The Hypocrites’ new production, directed by Sean Graney, plays the material for outrageous comedy with mixed results. Instead of the stuffily elegant drawing room Sartre envisioned, scenic designer Tom Burch delivers a hot pink, sharply raked triangular playing area furnished with three armchairs of different sizes, one of which is coin-operated and vibrates. The room is dominated by a life-size, gleaming-white classical statue—a male nude whose embodiment of human perfection highlights the inadequacies of the characters, who can’t restrain themselves from stroking its smooth, beautifully curved buttocks. At the front of the stage are two desk-size globe maps representing the world of the living. And outside the room, thanks to lighting designer Jared Moore and sound designer Kevin O’Donnell, is a roaring maelstrom of red-hot lava—the hell of medieval imagination.

As Joseph, Inez, and Estelle, Robert McLean, Samantha Gleisten, and Erin Barlow explore the cat-and-mouse dynamics of the situation with broad physical humor, stalking one another around the tiny room as they vie for the most comfortable chair, then fidgeting like children while trying not to acknowledge the others’ presence. In the smaller role of a supercilious valet, John Taflan arbitrarily fondles them. The dialogue is sometimes given a jokey spin, as when Estelle mentions that she feels “queer” and Inez’s face lights up hopefully to underscore a double entendre Sartre never intended.
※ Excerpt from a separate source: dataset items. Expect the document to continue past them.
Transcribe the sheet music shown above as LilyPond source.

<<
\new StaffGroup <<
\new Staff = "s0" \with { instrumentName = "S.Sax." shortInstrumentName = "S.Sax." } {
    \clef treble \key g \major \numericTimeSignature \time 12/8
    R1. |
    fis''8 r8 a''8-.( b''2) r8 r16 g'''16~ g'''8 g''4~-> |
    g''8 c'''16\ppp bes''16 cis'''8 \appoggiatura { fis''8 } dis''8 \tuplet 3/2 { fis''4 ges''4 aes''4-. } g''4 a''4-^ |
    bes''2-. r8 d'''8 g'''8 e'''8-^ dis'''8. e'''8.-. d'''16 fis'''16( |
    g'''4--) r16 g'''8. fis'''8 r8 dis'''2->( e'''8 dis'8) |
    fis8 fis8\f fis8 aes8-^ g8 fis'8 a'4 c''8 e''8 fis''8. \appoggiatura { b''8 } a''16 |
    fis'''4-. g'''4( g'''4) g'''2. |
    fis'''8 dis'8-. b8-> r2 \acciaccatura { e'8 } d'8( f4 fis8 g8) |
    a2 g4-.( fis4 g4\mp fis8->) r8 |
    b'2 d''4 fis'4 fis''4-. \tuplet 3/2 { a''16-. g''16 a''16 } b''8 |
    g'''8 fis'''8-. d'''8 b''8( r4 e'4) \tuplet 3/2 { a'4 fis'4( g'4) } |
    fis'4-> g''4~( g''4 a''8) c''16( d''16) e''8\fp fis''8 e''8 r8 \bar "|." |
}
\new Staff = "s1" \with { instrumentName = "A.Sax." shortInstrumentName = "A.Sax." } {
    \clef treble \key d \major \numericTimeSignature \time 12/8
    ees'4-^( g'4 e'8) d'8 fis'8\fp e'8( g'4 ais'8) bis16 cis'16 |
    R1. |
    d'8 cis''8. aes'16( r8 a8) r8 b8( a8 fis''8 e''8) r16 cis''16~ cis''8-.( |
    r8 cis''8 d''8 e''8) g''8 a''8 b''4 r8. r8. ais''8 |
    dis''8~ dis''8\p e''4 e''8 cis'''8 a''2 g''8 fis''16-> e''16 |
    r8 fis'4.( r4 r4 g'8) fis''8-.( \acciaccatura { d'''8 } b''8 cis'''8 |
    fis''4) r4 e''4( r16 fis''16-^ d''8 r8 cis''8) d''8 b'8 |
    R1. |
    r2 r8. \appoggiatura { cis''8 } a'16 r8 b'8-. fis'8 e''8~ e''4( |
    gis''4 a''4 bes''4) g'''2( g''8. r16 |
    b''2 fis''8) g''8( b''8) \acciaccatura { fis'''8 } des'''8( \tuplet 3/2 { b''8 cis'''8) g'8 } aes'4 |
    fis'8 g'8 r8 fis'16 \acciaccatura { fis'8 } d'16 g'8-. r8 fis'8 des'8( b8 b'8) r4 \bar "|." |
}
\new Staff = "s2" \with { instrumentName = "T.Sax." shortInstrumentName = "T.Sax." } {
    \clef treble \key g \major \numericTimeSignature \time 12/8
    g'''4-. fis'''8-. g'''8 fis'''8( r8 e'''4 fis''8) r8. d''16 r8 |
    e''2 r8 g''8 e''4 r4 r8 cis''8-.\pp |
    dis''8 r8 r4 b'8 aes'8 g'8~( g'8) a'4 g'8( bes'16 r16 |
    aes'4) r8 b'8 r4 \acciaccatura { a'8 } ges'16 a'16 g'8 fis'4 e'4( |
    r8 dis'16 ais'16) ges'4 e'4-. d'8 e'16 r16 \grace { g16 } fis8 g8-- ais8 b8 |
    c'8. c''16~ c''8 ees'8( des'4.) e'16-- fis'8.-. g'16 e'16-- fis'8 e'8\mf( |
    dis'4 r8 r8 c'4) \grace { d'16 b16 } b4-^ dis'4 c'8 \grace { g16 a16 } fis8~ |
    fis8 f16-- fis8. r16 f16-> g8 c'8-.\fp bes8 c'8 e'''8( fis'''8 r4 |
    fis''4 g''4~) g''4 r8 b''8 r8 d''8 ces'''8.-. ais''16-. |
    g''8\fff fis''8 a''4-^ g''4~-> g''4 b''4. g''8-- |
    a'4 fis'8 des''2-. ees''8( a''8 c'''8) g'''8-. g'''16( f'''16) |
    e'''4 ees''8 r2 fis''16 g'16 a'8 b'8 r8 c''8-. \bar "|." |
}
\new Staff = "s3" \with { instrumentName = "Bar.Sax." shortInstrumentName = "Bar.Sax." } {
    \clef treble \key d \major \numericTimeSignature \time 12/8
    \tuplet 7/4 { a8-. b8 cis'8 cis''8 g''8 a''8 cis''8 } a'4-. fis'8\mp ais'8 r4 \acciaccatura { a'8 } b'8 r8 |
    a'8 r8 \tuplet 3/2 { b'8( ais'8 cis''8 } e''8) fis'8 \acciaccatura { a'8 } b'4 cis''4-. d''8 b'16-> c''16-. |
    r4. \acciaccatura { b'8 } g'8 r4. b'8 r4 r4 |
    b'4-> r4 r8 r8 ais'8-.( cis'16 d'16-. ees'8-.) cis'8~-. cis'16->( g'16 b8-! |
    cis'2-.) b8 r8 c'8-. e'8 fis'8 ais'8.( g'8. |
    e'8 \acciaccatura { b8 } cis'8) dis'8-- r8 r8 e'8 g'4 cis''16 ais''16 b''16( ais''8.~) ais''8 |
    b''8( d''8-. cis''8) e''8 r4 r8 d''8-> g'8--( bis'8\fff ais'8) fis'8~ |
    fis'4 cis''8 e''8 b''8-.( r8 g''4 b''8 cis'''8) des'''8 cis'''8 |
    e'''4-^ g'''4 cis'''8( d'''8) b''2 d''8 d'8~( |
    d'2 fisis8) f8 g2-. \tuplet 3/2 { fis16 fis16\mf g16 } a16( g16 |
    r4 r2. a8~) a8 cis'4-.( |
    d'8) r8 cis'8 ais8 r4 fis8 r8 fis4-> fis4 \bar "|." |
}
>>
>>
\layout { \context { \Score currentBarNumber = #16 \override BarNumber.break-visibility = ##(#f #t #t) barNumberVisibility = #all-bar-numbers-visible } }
Initially provocative in its unpredictability, the production at some points takes on a manic energy better suited to a Joe Orton sex farce. When Joseph, Inez, and Estelle doff their clothes and chase one another around the cramped room, their sexy slapstick obscures the script’s simmering tension. It’s as if Graney didn’t trust the text to speak for itself, or the audience to pay attention. But he slows the pace down again toward the end of the show, and his final image effectively captures the sense of feeling isolated in the company of others. Flawed as it is, this No Exit ultimately does affirm the enduring strength of Sartre’s play.